Provided text —
Are there any other types of files we will work on? We’ve done csv, json, html and I was just wondering if theres more beyond that.

We will work with text files and files created by the SQLite database.

Farhat asks:

Will we have to work with 3-D or Contour plots for upcoming projects?

You won’t have to use them, but they may be useful.

Jason asks:

Can the 3D plot work for any functions regardless of complexity?

Not any function - the function has to have 2 variables. As far as complexity is concerned, if you can compute the function then you should be able to plot it.

Dakota asks:

Will our next project have to do with probabilities and predictions with KNN or will it have to do with the plots we are learning about?

Plots may be useful for the project, but the main tasks will deal with probabilistic models and linear regression.

Netra asks:

Could you go over choosing the right bandwidth again?

It would require too much writing to explain it here, but I can explain it e.g. during office hours.

John asks:

Are the projects that we do in this class reflective of what data scientists do during their day-to-day work?

Data scientists deal with a lot of different tasks. The projects deal with some tools and issues that data scientists work with, but not all of them.

bochun asks:

This weeks’ content is easy to understand. And Now I’m imaging what will the next project be. Since currently we are doing more coding, will the next project still be a short one?

No, it will be a regular, longer project.

What to work on —
Reproduce verbatim the portion of the course Q&A text between "Are there any" and "for upcoming projects?", inclusive.

Dataset —
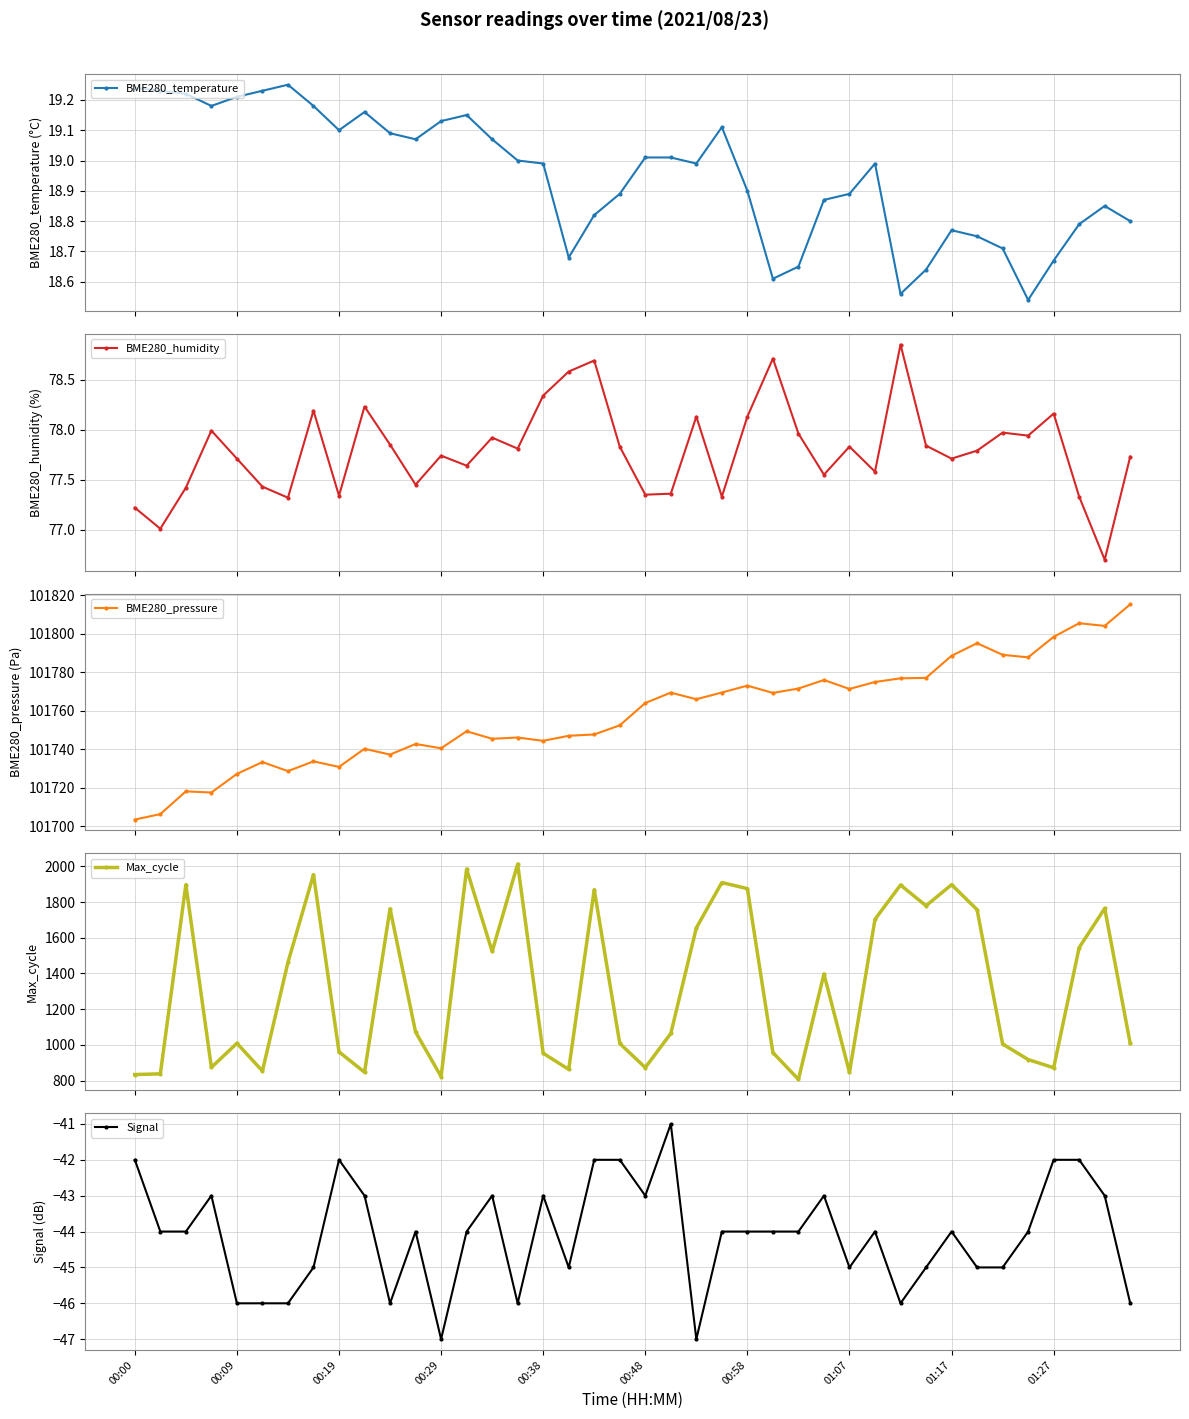

True or false: BME280_temperature and BME280_pressure intersect in this chart.

False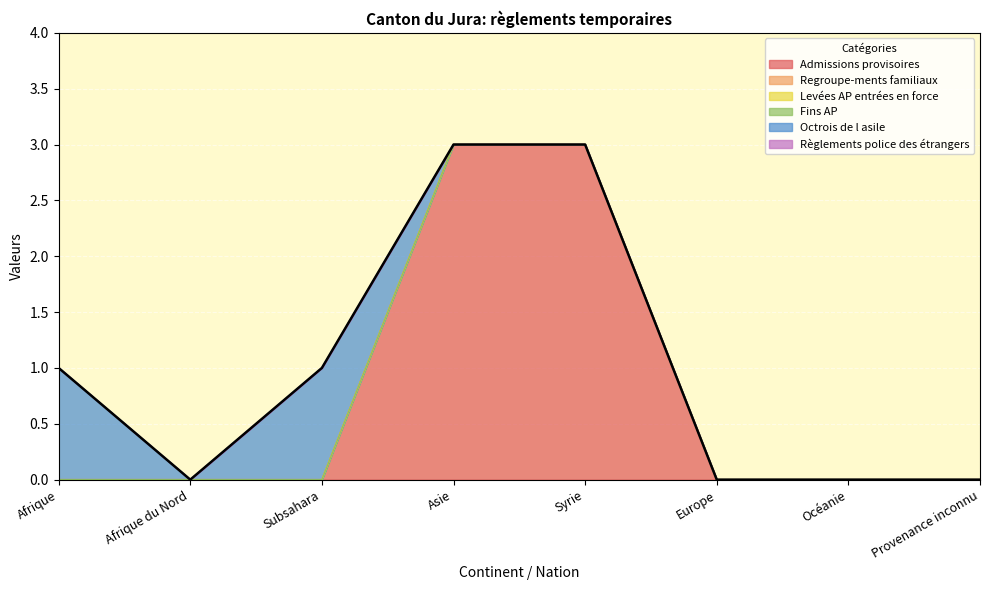

At which label does Octrois de l asile reach its peak?

Afrique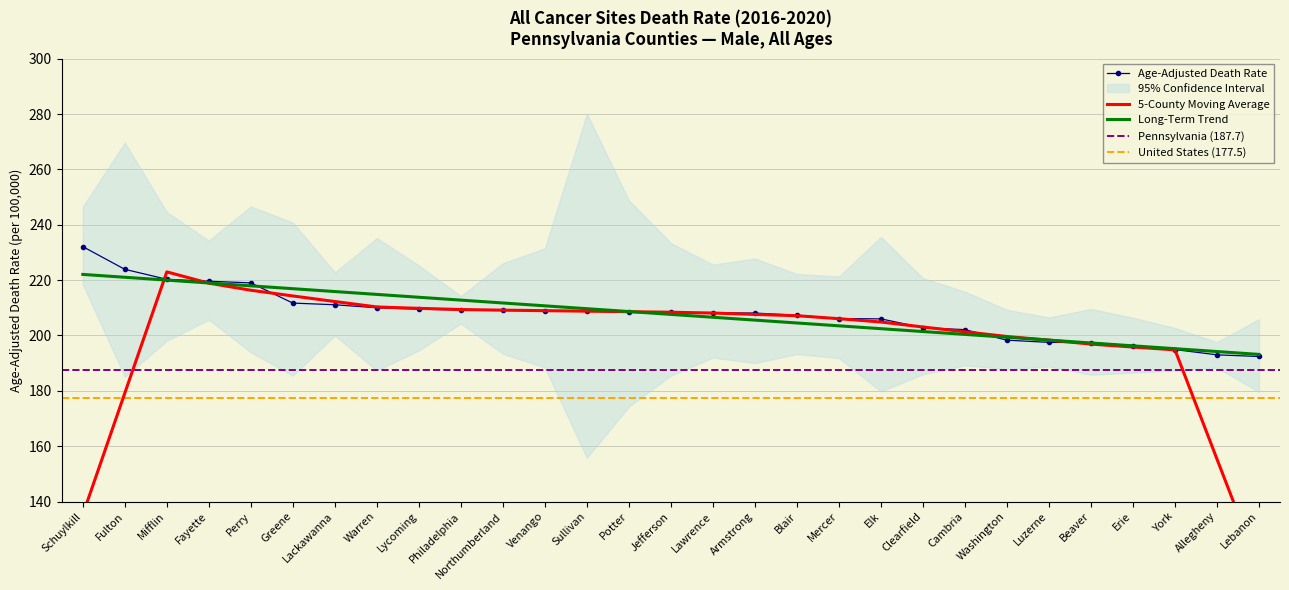

What is the total value across all series at Elk?

621.4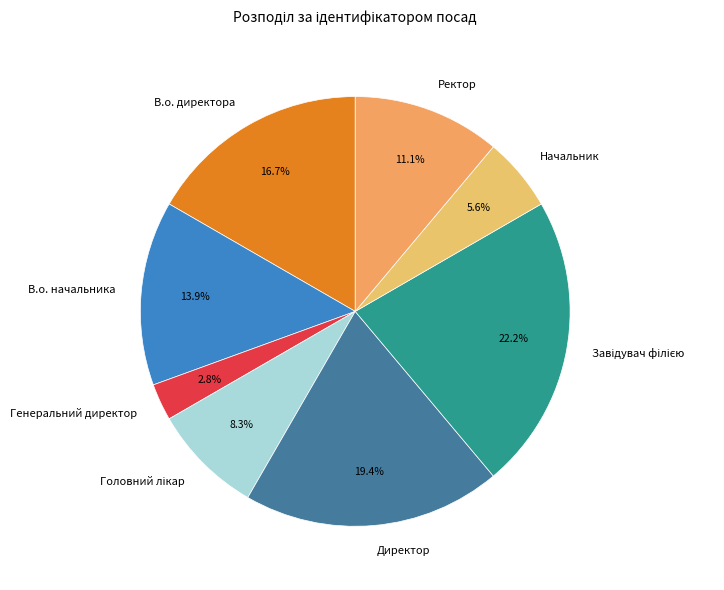

Does any single category account for the majority?

No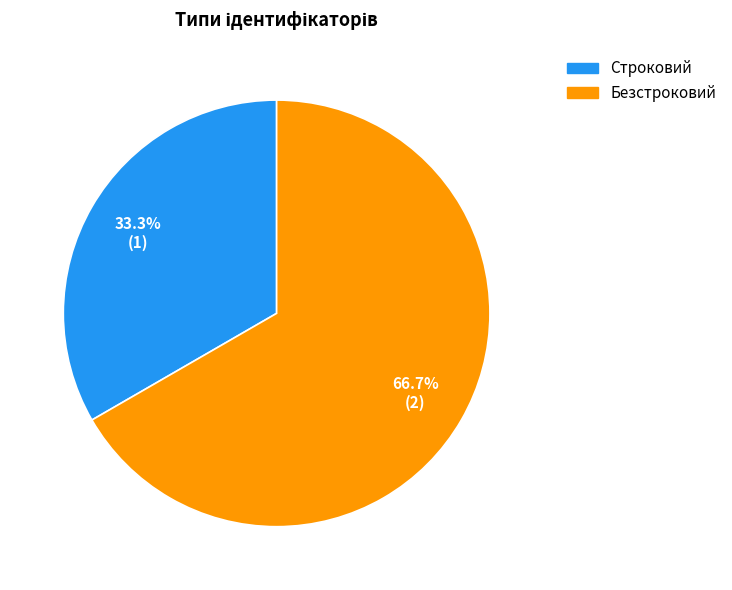

How many segments does this pie chart have?

2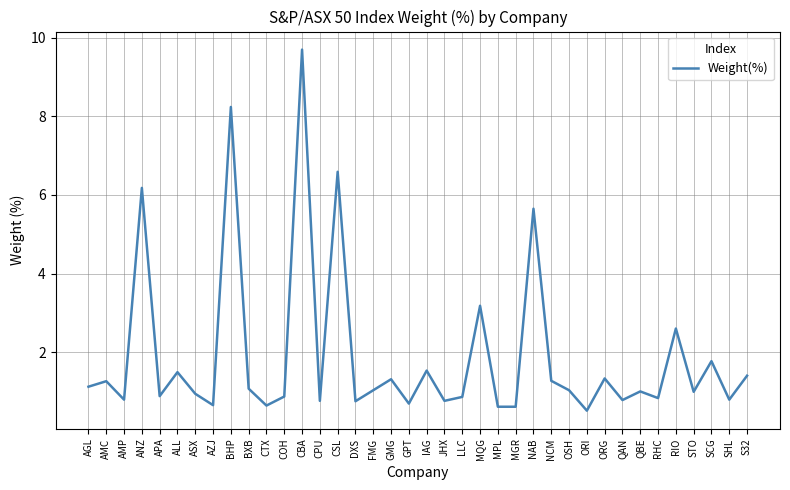

Is this an area chart (filled region under the line)?

No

Solution for this problem —
Are there any other types of files we will work on? We’ve done csv, json, html and I was just wondering if theres more beyond that.

We will work with text files and files created by the SQLite database.

Farhat asks:

Will we have to work with 3-D or Contour plots for upcoming projects?